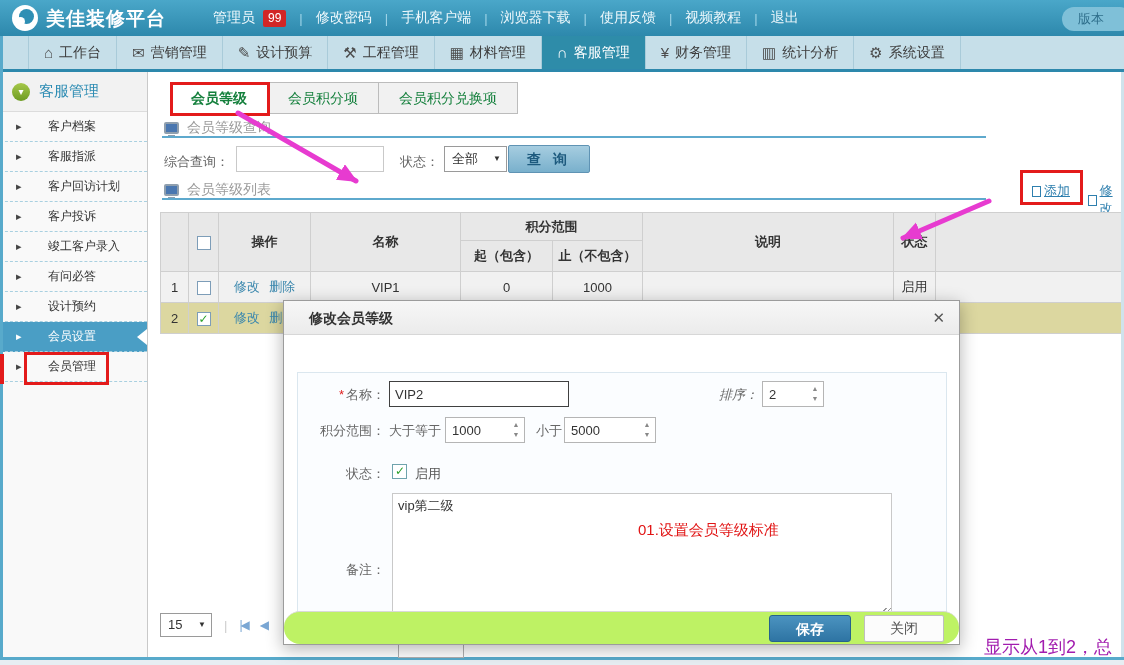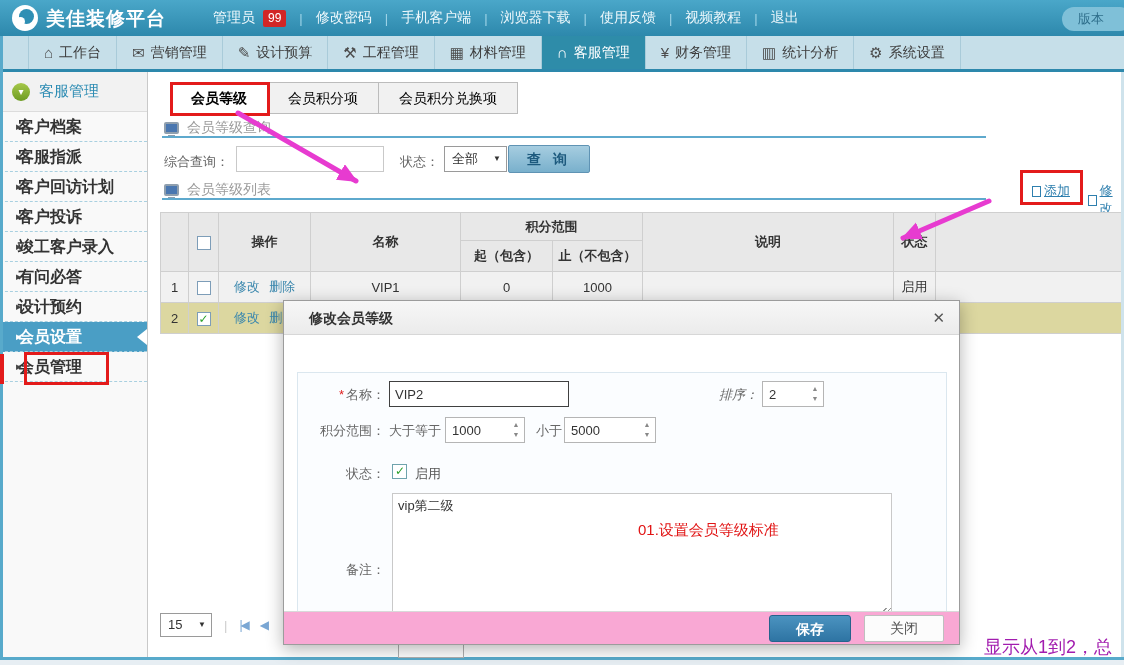--- a/index.html
+++ b/index.html
@@ -43,33 +43,33 @@
   .frame-bottom2 { position:absolute; left:0; top:660px; width:1124px; height:5px; background:#e7eef3; }
 
   
   .sidebar { position:absolute; left:0; top:72px; width:148px; height:585px; background:#f9f9f9;
              border-right:1px solid #c9c9c9; }
   .side-hdr { height:40px; background:#f2f2f2; border-bottom:1px solid #dcdcdc;
               display:flex; align-items:center; padding-left:12px; gap:9px; }
   .side-hdr-icon { width:18px; height:18px; border-radius:50%; background:linear-gradient(#a6c84a,#6d9b22);
               color:#fff; font-size:10px; text-align:center; line-height:17px; }
   .side-hdr-title { font-size:15px; color:#2d8cb3; }
-  .side-item { position:relative; height:30px; line-height:29px; padding-left:18px; font-size:16px;
-               color:#333; border-bottom:1px dashed #a9d0e0; cursor:pointer; background:#f9f9f9;font-weight:bold; }
+  .side-item { position:relative; height:30px; line-height:29px; padding-left:48px; font-size:12px;
+               color:#333; border-bottom:1px dashed #a9d0e0; cursor:pointer; background:#f9f9f9; }
   .side-item::before { content:"▸"; position:absolute; left:16px; top:0; color:#444; font-size:11px; }
   .side-item.active { background:#4a9ec5; color:#fff; }
   .side-item.active::before { color:#fff; }
   .side-item.active .notch { position:absolute; right:0; top:50%; margin-top:-8px; width:0; height:0;
                border-top:8px solid transparent; border-bottom:8px solid transparent; border-right:10px solid #fff; }
 
   
   .content { position:absolute; left:148px; top:72px; width:976px; height:585px; background:#fff; }
   .ctabs { position:absolute; left:22px; top:10px; display:flex; }
   .ctab { height:32px; line-height:31px; padding:0 20px; border:1px solid #bcbcbc; background:#f1f1f1;
-          font-size:14px; color:#000000; margin-right:-1px; cursor:pointer; }
+          font-size:14px; color:#15803d; margin-right:-1px; cursor:pointer; }
   .ctab.active { background:#fff; font-weight:bold; border-bottom-color:#fff; }
 
   .sec-title { position:absolute; display:flex; align-items:center; gap:8px; color:#9a9a9a; font-size:14px; }
   .mon-icon { width:15px; height:12px; background:#4a77b0; border:2px solid #8f9fae; border-radius:2px; position:relative; }
   .mon-icon::after { content:""; position:absolute; left:2px; bottom:-5px; width:7px; height:2px; background:#8f9fae; }
   .sec-underline { position:absolute; height:2px; background:#5ea9cd; }
 
   .q-label { position:absolute; color:#666; font-size:13px; }
   .q-input { position:absolute; left:88px; top:74px; width:148px; height:26px; border:1px solid #c9c9c9;
              background:#fff; padding-left:5px; font:inherit; }
@@ -127,22 +127,22 @@
   .spin-up, .spin-dn { position:absolute; right:3px; width:10px; height:10px; font-size:7px;
              color:#888; text-align:center; line-height:10px; cursor:pointer; }
   .spin-up { top:2px; } .spin-dn { bottom:2px; }
   .m-cb { position:absolute; width:15px; height:15px; border:1px solid #6fa3ad; background:#fff; cursor:pointer; }
   .m-cb::after { content:"✓"; position:absolute; left:2px; top:-1px; color:#2aa02a; font-weight:bold; font-size:12px; }
   .m-text { position:absolute; left:94px; top:120px; width:500px; height:124px; border:1px solid #c9c9c9;
             background:#fff; font:inherit; font-size:13px; padding:3px 5px; resize:none; color:#333; }
   .resize-grip { position:absolute; left:585px; top:235px; width:8px; height:8px;
             background:repeating-linear-gradient(135deg, transparent 0 2px, #999 2px 3px); }
   .m-note { position:absolute; left:340px; top:148px; color:#e11414; font-size:15px; }
-  .m-footer { position:absolute; left:0; bottom:0; width:100%; height:33px; background:#f9a8d4;
-            border-top:1px solid #d9d9d9; }
+  .m-footer { position:absolute; left:0; bottom:0; width:100%; height:33px; background:#bef264;
+            border-top:1px solid #d9d9d9;border-radius:16px; }
   .btn-save { position:absolute; left:485px; top:3px; width:82px; height:27px; text-align:center; line-height:26px;
             background:linear-gradient(#4b93c0,#2e74a3); border:1px solid #26638c; color:#fff;
             font-weight:bold; font-size:14px; border-radius:3px; cursor:pointer; }
   .btn-close { position:absolute; left:580px; top:3px; width:80px; height:27px; text-align:center; line-height:25px;
             background:#fcfcfc; border:1px solid #bfbfbf; color:#555; font-size:14px; border-radius:2px; cursor:pointer; }
 
   
   .ann-box { position:absolute; border:3px solid #e31b1b; z-index:60; pointer-events:none; }
   .ann-bar { position:absolute; left:0; top:354px; width:4px; height:30px; background:#e31b1b;
              z-index:60; pointer-events:none; }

**Work to be completed**
Every line in the listing that holds "linear" belongs in the answer.

**Output below**
   .side-hdr-icon { width:18px; height:18px; border-radius:50%; background:linear-gradient(#a6c84a,#6d9b22);
             background:repeating-linear-gradient(135deg, transparent 0 2px, #999 2px 3px); }
             background:linear-gradient(#4b93c0,#2e74a3); border:1px solid #26638c; color:#fff;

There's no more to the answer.